I have the aluminium version on my Truggy and though slower as advertized it is a good servo. I don't know how well the plastic housing will stand up to that torque though.
I have the aluminium version on my Truggy and though slower as advertized it is a good servo. I don't know how well the plastic housing will stand up to that torque though.
God that's awesome can you run it straight from the receiver?
You probably could but your BEC might struggle to run your drive and that, you can get a separate BEC or just run it straight from a 2s Lipo like i am, neither will be that expensive.
I can recommend this monster: http://www.hobbyking.com/hobbyking/s...arehouse_.html
These are what power the pay-to-drive Kinematic Events lifters/flippers. Cheap and seemingly solid. You will need a separate BEC capable of 5a or more to power it or others.
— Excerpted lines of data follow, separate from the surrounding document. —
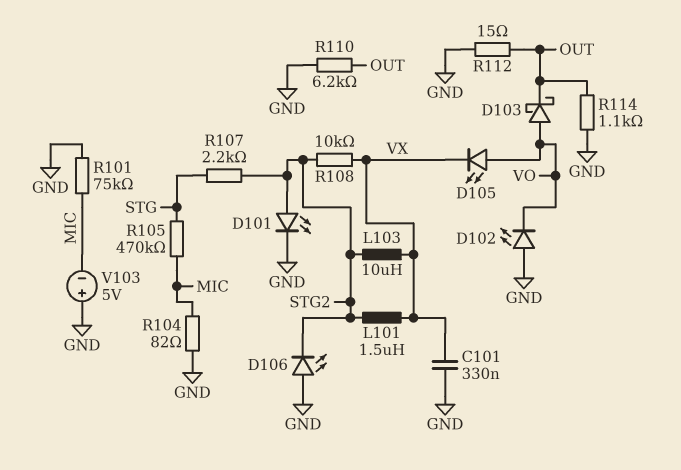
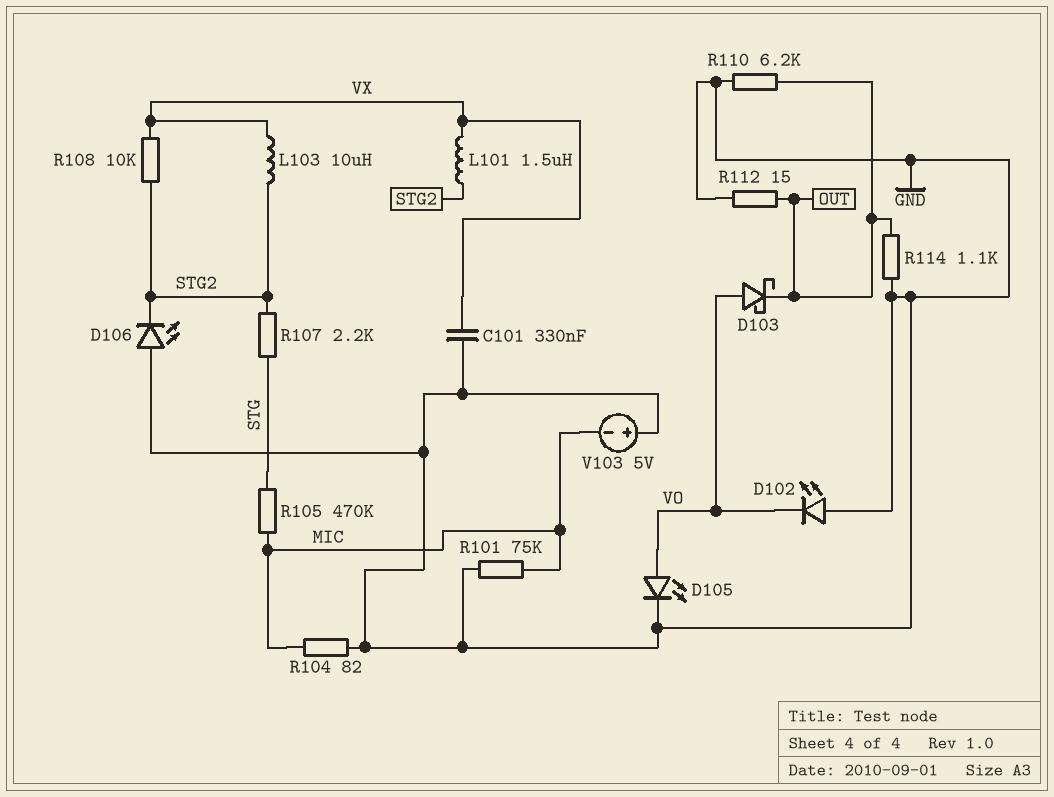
D101: LED (A STG2, K GND) -> none
D105: LED (A VO, K VX) -> LED (A VO, K GND)

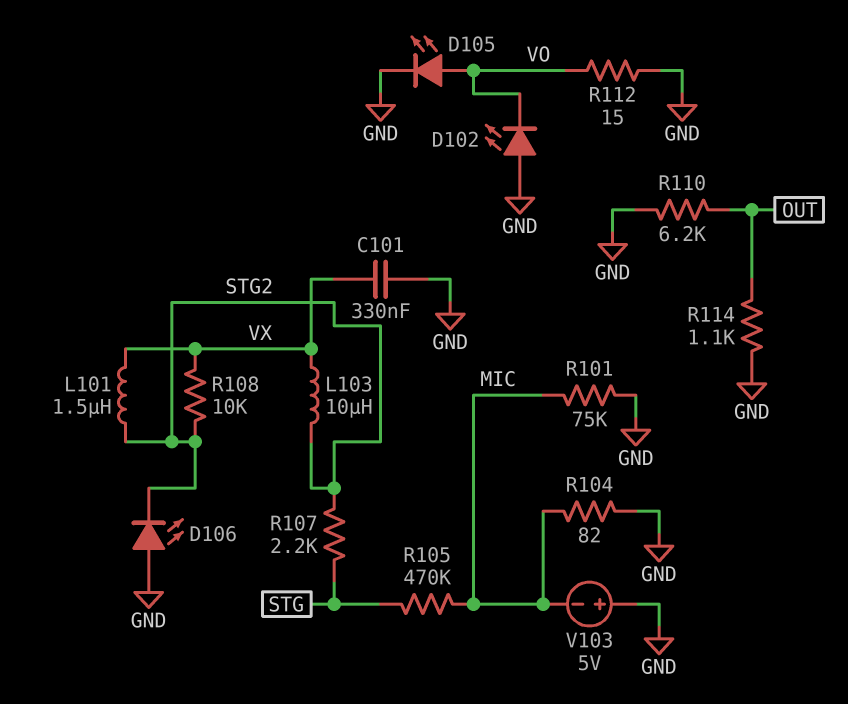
D103: schottky (A VO, K OUT) -> none
R112: 15 (GND, OUT) -> 15 (GND, VO)

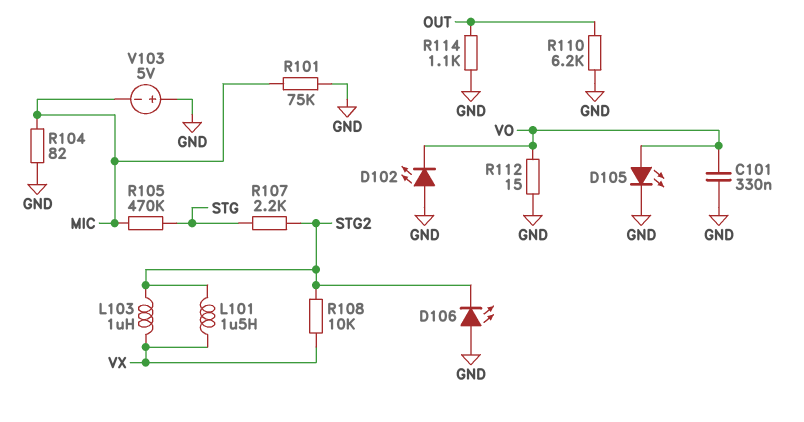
C101: 330nF (GND, VX) -> 330nF (GND, VO)
L103: 10uH (STG2, VX) -> 1uH (STG2, VX)

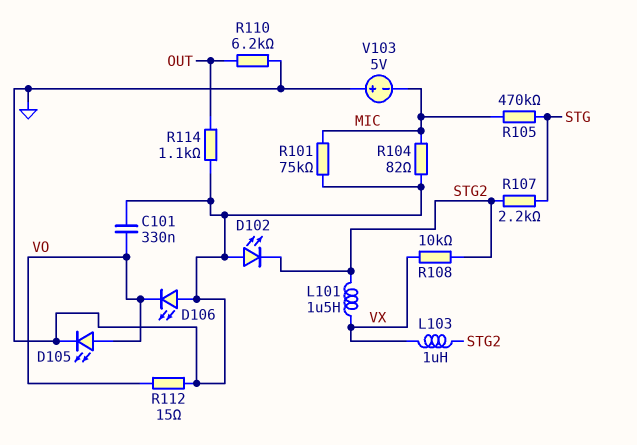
D102: LED (A GND, K VO) -> LED (A GND, K STG2)
D106: LED (A GND, K STG2) -> LED (A GND, K VO)

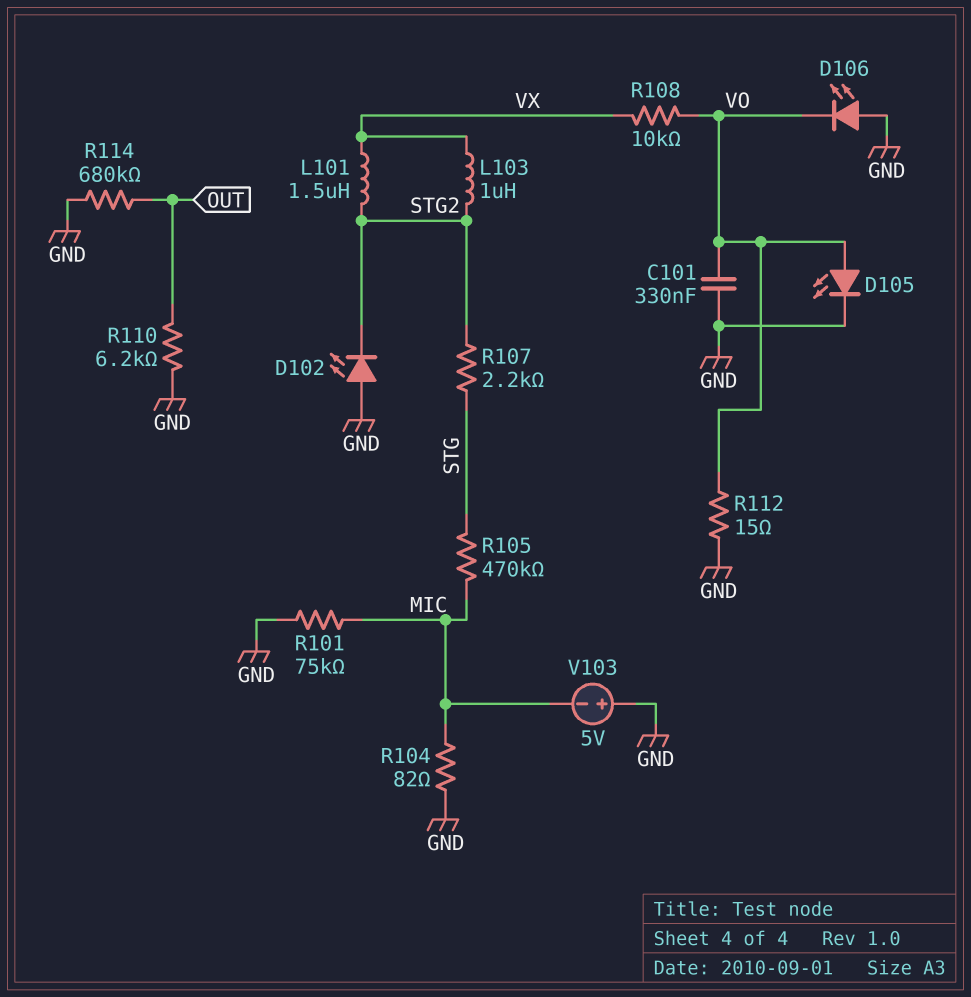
R108: 10k (STG2, VX) -> 10k (VO, VX)
R114: 1.1k (GND, OUT) -> 680k (GND, OUT)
I was looking at one of those but it seemed a bit slow, I've driven your pay to drive robots a fair bit and the flippers are actually rather quick, i believe you used springs to help them along though? which is something i can't really do in my design.
I did, but those were for self-righting aid. The flipper didn't really change speed with the springs (maybe fractionally). The servos were at essentially 1:1 to the flipper, so on the ~80deg range that's barely 0.3s from end to end. Still fairly snappy.
Also the springs were actually very simple in the end. A pair of torsion springs from small pound-shop plastic grips, in-line with the flipper pivot. They just float there. This can work for 4-bars and rear-hinged designs too - a terrible picture.
Oh cool ok . giving the receiver its own power seems like the easiest way to power the beefy servo.
A small thread high jacking here sorry.
Looking at pulleys for both ants and beetles is technobots and beltingonline the way to go or do people here lathe their own and sell to other roboteers? Or is that just too much hassle and expensive anyway?